The problem:
Only the pictures are dropped; the lines of the material that follow are returned exactly.

Exercise inputs:
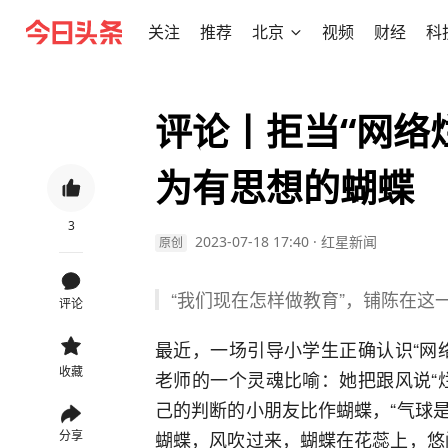
关注
推荐
北京
视频
财经
科
评论丨拒当“网络
为有思想的蝴蝶
3
2023-07-18 17:40
·
红星新闻
原创
“我们现在怎样做教育”，铺陈在
评论
最近，一场引导小学生正确认识“网
收藏
老师的一个灵魂比喻：她把跟风说“
己的判断的小朋友比作蝴蝶，“气球
蝴蝶，风吹过来，蝴蝶在花蕊上，悠
分享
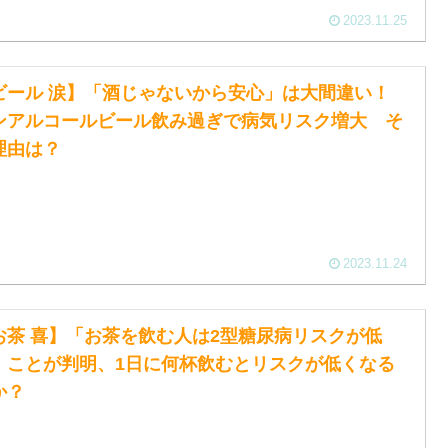
2023.11.25
ビール 涙】「酒じゃないから安心」は大間違い！
ンアルコールビール飲み過ぎで病気リスク増大 そ
理由は？
2023.11.24
お茶 喜】「お茶を飲む人は2型糖尿病リスクが低
」ことが判明、1日に何杯飲むとリスクが低くなる
か？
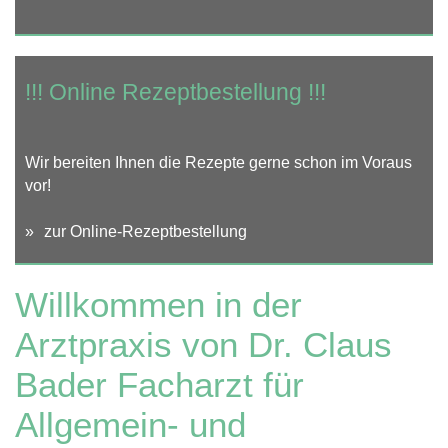
!!! Online Rezeptbestellung !!!
Wir bereiten Ihnen die Rezepte gerne schon im Voraus
vor!
»
zur Online-Rezeptbestellung
Willkommen in der
Arztpraxis von Dr. Claus
Bader Facharzt für
Allgemein- und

Task solution:
关注
推荐
北京
视频
财经
科
评论丨拒当“网络
为有思想的蝴蝶
3
2023-07-18 17:40
·
红星新闻
原创
“我们现在怎样做教育”，铺陈在
评论
最近，一场引导小学生正确认识“网
收藏
老师的一个灵魂比喻：她把跟风说“
己的判断的小朋友比作蝴蝶，“气球
蝴蝶，风吹过来，蝴蝶在花蕊上，悠
分享
2023.11.25
ビール 涙】「酒じゃないから安心」は大間違い！
ンアルコールビール飲み過ぎで病気リスク増大 そ
理由は？
2023.11.24
お茶 喜】「お茶を飲む人は2型糖尿病リスクが低
」ことが判明、1日に何杯飲むとリスクが低くなる
か？
!!! Online Rezeptbestellung !!!
Wir bereiten Ihnen die Rezepte gerne schon im Voraus
vor!
»
zur Online-Rezeptbestellung
Willkommen in der
Arztpraxis von Dr. Claus
Bader Facharzt für
Allgemein- und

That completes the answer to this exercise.